In order to meet the threshold of severe distress, an applicant must be able to certify that the targeted public housing project or building meets all the requirements under Section VIII(A), as relevant. Severely distressed public senior/elderly/disabled housing contiguous to units with families with children that suffered from high rates of vandalism and criminal activity are not excluded under Section VIII(A). In order to meet the threshold, the applicant must be able to demonstrate criteria described at Section VIII(A)(1)(a)(iii)(A) or (B).

65. Mixed income/mixed finance neighborhoods developed partially with HOPE VI funding integrate ACC units with tax credit and market rate units. Will the same policy of HOPE VI fund allocation from previous years apply in mixed income/mixed finance projects under this NOFA, thereby permitting "floating units?" (i.e. units within the mixed finance project are not individually assigned to income levels and are therefore interchangeable among different income levels.)

Floating units are permissible under this NOFA.

66. Can collateral investments affecting previous HOPE VI grants be counted in a current application if recent collateral investments have similar impacts?

Yes, if the investment meets the definition of collateral investment activities found under Section IX(G)(4). Applicants should note that collateral investments cannot duplicate any other type of resource for the purposes of this NOFA and that the activities would have occurred regardless of anticipation of HOPE VI funds.

Written task A: In the HOPE VI question-and-answer excerpt, which section holds the definition of collateral investment activities?
Written task B: Write the next part of the HOPE VI question-and-answer excerpt, starting after the answer to question 66 with a new numbered question and its reply.

Given entries:

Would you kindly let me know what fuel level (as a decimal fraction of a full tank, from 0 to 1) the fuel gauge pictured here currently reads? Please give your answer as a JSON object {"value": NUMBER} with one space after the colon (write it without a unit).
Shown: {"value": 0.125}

---

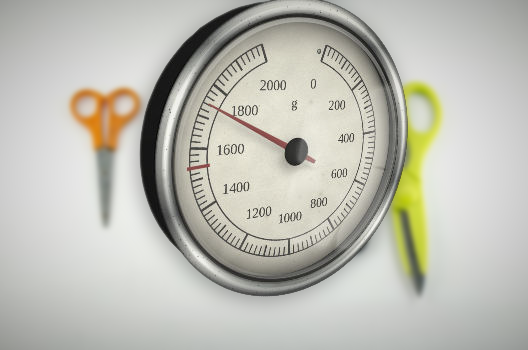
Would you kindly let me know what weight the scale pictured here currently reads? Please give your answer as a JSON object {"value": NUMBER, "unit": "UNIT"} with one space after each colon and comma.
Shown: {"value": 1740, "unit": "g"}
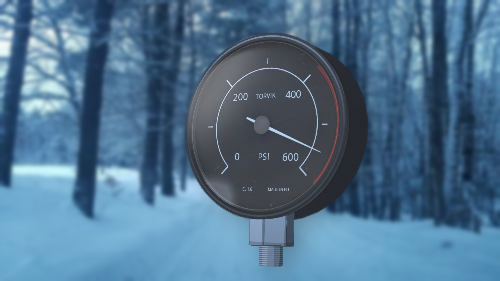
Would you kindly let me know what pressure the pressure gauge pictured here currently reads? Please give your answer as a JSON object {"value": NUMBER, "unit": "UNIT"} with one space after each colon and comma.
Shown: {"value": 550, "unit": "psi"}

Task output A: Section IX(G)(4).

Task output B:
67. Section XIII(C)(3)(f) states that "unless you demonstrate that there are already significant opportunities in the metro area for assisted households to choose non-minority neighborhoods...HOPE VI replacement housing not covered by Section (e) may not be located in an area of minority concentration without the prior approval of HUD. Does the "HUD Approval" precede the application submission, or can this be addressed in the proposal?

The NOFA includes different criteria related to fair housing issues and mixed income communities and off-site housing. In order to be considered for funding, applicants must meet the threshold requirements under Section XIII(C)(1) and (2), regarding compliance with fair housing and civil rights laws and desegregation orders. Additionally the threshold requirement under Section XIV(B)(4) states that an applicant must have site control of any properties planned for off-site housing development. Evidence of this site control is contingent upon, among other items, the site and neighborhood standards in Section XIII(C)(3) of the NOFA. In order to get the one point under Section XIV(B)(5), an applicant must meet all environmental, and site and neighborhood standards. Section XIII(C)(3)(f) states that HOPE VI replacement housing not covered in Section XIII(C)(3)(e) may not be located in an area of minority concentration without the prior approval of HUD. If an applicant plans to pursue locating off-site replacement housing in an area of minority concentration, they must communicate with their HUD field office concerning the necessary approval and the required site and neighborhood standards. Please also see FAQ #24 and FAQ #35 at the HOPE VI website for related information.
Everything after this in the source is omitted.